#### TEXTO PROPORCIONADO:
▼

LA historia de mis ancestros –de una parte de ellos– no es nada excepcional. Es como las de miles de mujeres y hombres que, finalizada la guerra, se vieron obligados a emigrar para encontrar un lugar donde trabajar y vivir. Familias enteras que salieron de sus tierras de origen con la esperanza de saciar el hambre y las necesidades que la miseria de la “victoria” del “alzamiento” había dejado en un territorio empobrecido y sometido a un régimen feroz.

Así, hasta una Bizkaia populosa en ciernes, cuya industria básica había dejado en pie el gobierno de los perdedores como garantía de supervivencia de su población, llegaron miles y miles de desesperadas almas para encontrar un trabajo y una opción en la que establecer un hogar.

A Basauri, entonces nudo de comunicaciones –Dos Caminos– y confluencia de los principales ríos del territorio (Nervión e Ibaizabal) llegó en los primeros años de la posguerra la prole de los cachuchos. Así los denominaron sus vecinos serranos por el sombrero que el cabeza de familia portaba tras un infausto viaje por América. Fue a la Argentina a tutelar el negocio de un hermano –un colmado– y volvió a la península con las manos vacías. En el viaje de vuelta su maleta llena de dinero “se perdió en el mar”. Así que de su estancia en Buenos Aires solo reportó una cachucha, típica gorra de paño con visera. Y tal atuendo, inusual entre sus vecinos, le dejó el sobrenombre en el pueblo. El mote personal y, posteriormente, el de toda su descendencia.

▲

#### FILAS EXTRAÍDAS:
▼

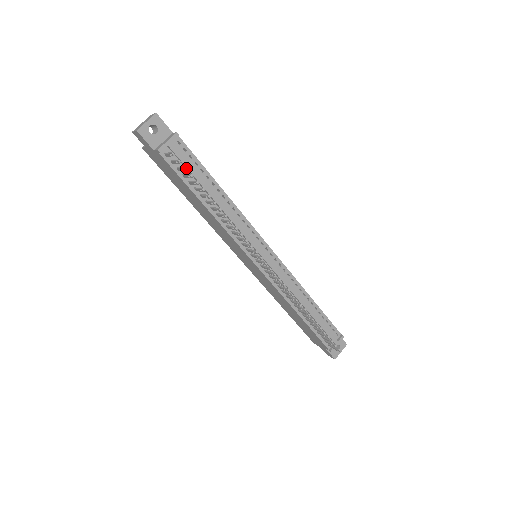
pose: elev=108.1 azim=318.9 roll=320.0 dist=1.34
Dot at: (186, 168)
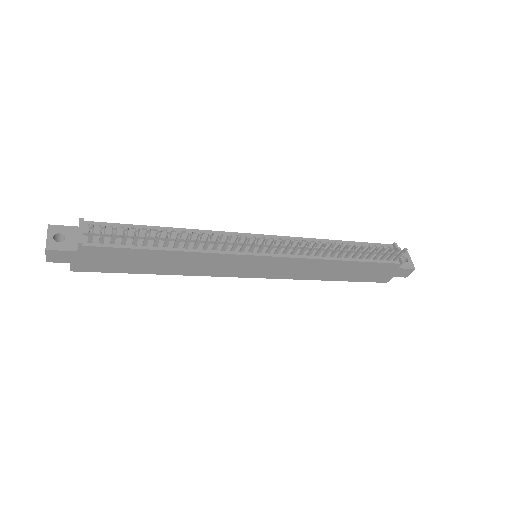
Dot at: (114, 227)
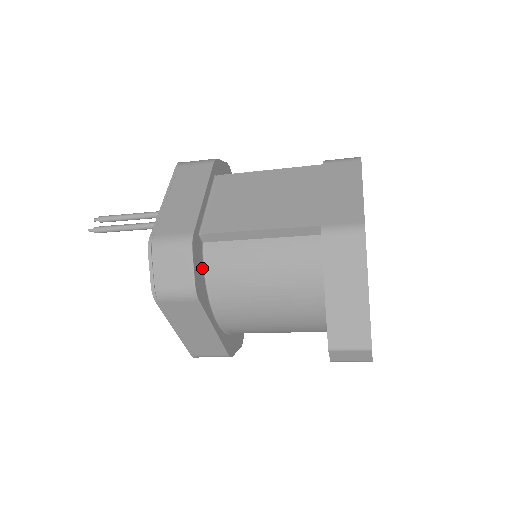
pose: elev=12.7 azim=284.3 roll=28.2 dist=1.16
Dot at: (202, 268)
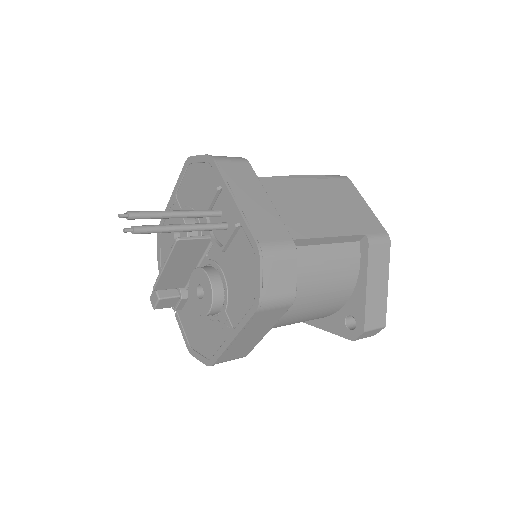
Dot at: occluded
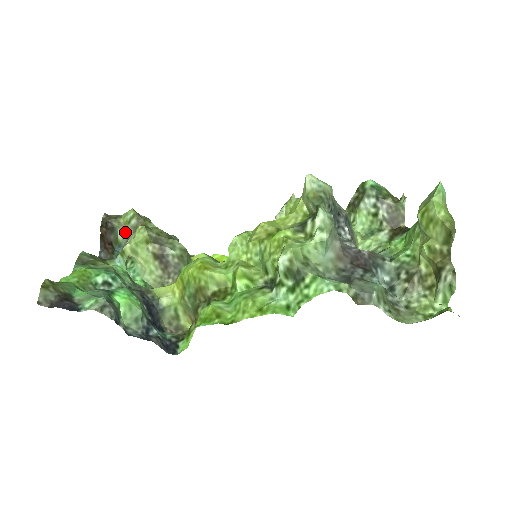
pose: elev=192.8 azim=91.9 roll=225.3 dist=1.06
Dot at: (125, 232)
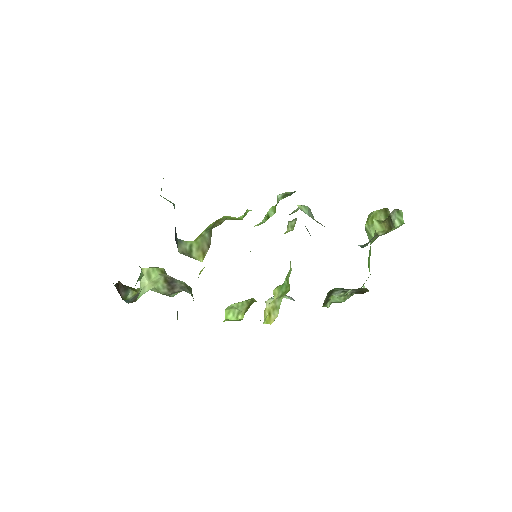
Dot at: (136, 293)
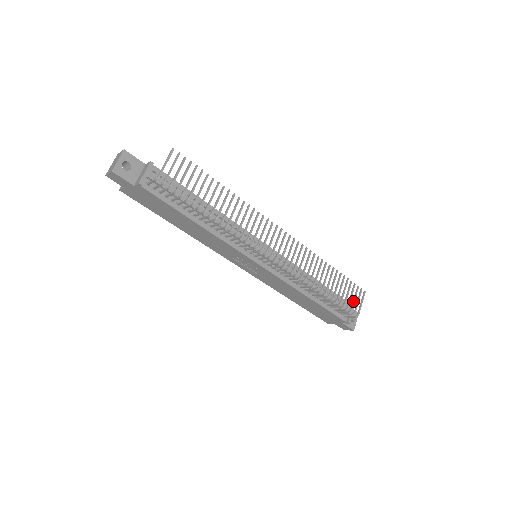
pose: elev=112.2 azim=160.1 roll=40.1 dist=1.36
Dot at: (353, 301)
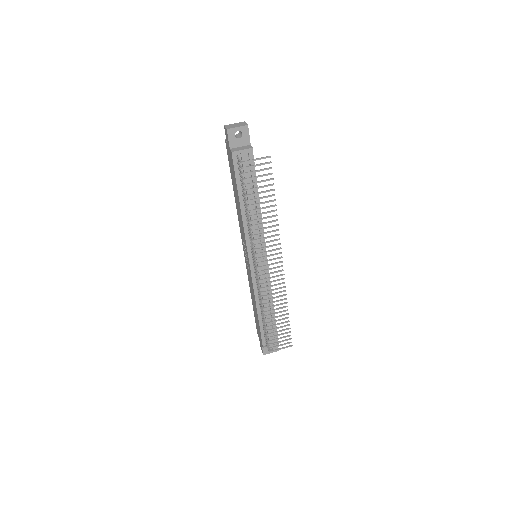
Dot at: (278, 342)
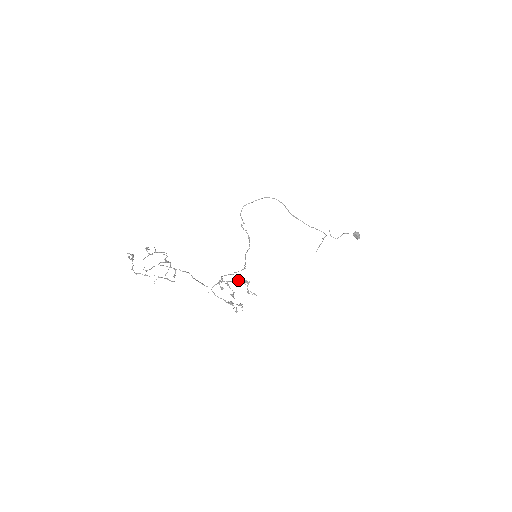
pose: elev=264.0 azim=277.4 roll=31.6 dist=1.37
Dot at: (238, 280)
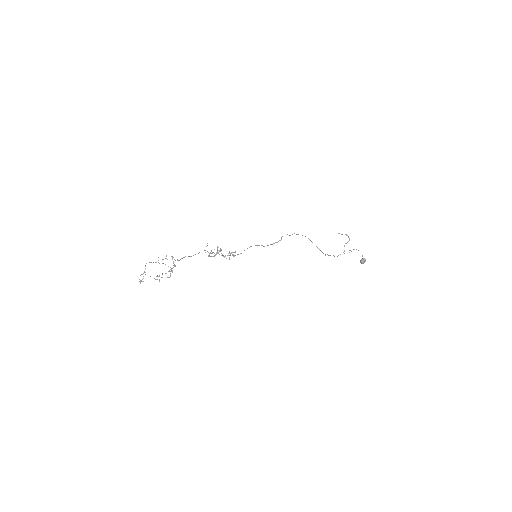
Dot at: occluded
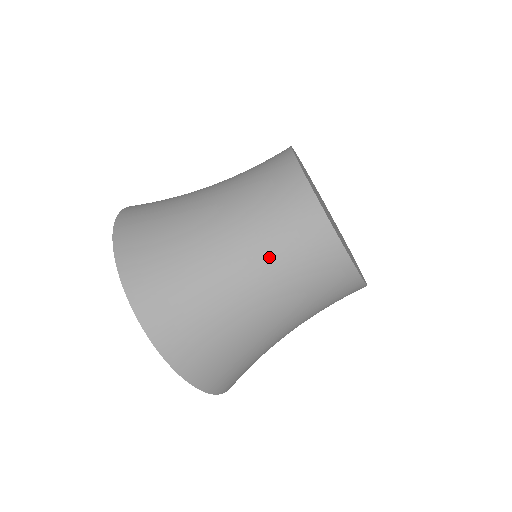
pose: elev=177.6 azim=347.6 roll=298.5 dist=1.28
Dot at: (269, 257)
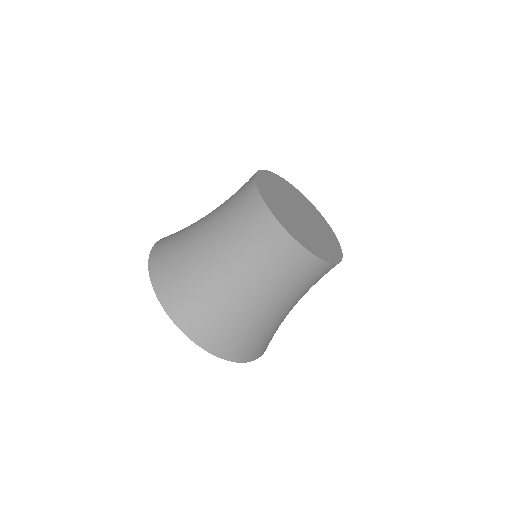
Dot at: (304, 293)
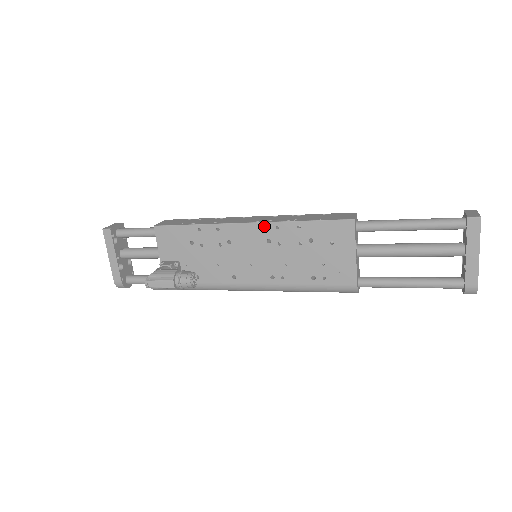
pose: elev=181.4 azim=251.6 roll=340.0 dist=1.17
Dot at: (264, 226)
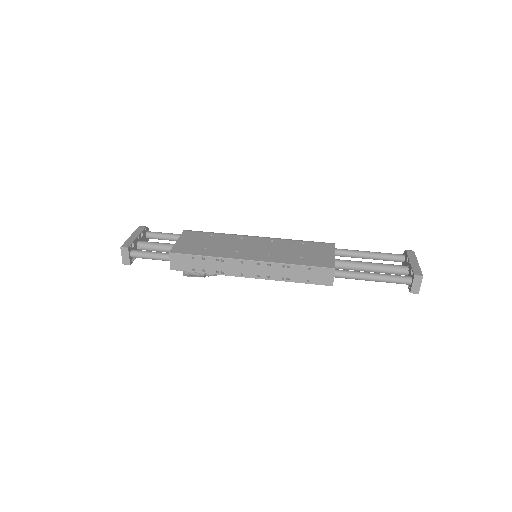
Dot at: (264, 278)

▲

#### PROBLEMAS A RESOLVER:
1. Responde estas preguntas sobre el relato de los cachuchos:
(a) ¿Qué había dejado en pie el gobierno de los perdedores en Bizkaia?
(b) ¿Qué ríos confluyen en Basauri?
(c) ¿Qué negocio de su hermano fue a tutelar a la Argentina el cabeza de familia?
2. Transcribe sin cambios el fragmento del relato de los cachuchos que comienza con las palabras "LA historia de" y termina después de "un régimen feroz.".
3. Escribe cómo sigue el relato de los cachuchos a partir de su última oración.

#### RESPUESTAS ESPERADAS:
1.
(a) La industria básica.
(b) El Nervión y el Ibaizabal.
(c) Un colmado.

2.
LA historia de mis ancestros –de una parte de ellos– no es nada excepcional. Es como las de miles de mujeres y hombres que, finalizada la guerra, se vieron obligados a emigrar para encontrar un lugar donde trabajar y vivir. Familias enteras que salieron de sus tierras de origen con la esperanza de saciar el hambre y las necesidades que la miseria de la “victoria” del “alzamiento” había dejado en un territorio empobrecido y sometido a un régimen feroz.

3.
Los cachuchos lo conformaban el matrimonio de Donato y Eulalia –casada con este en segundas nupcias– y ocho hijos (el último, Jesús –con el tiempo Josu– nacido ya en Euskadi).

La familia no llegaría completa a la localidad vizcaina. El hijo mayor de la saga, José, y el quinto en edad, Miguel, habían tomado los hábitos de fraile y desarrollaban su noviciado por diversos colegios en el Estado y luego fuera de él.

Los Mediavilla-Ayuso/Gil (José, Esteban, Cirila, Luis, Miguel, Benito, Donato y Jesús) habían dejado atrás su origen en los pinares burgaleses donde el padre de familia –Donato– trabajaría en una empresa maderera. Con ella, con la actividad del aserrío, trasladaría al conjunto familiar por parajes de Soria y Burgos, para recalar finalmente en Basauri, donde se asentaron definitivamente.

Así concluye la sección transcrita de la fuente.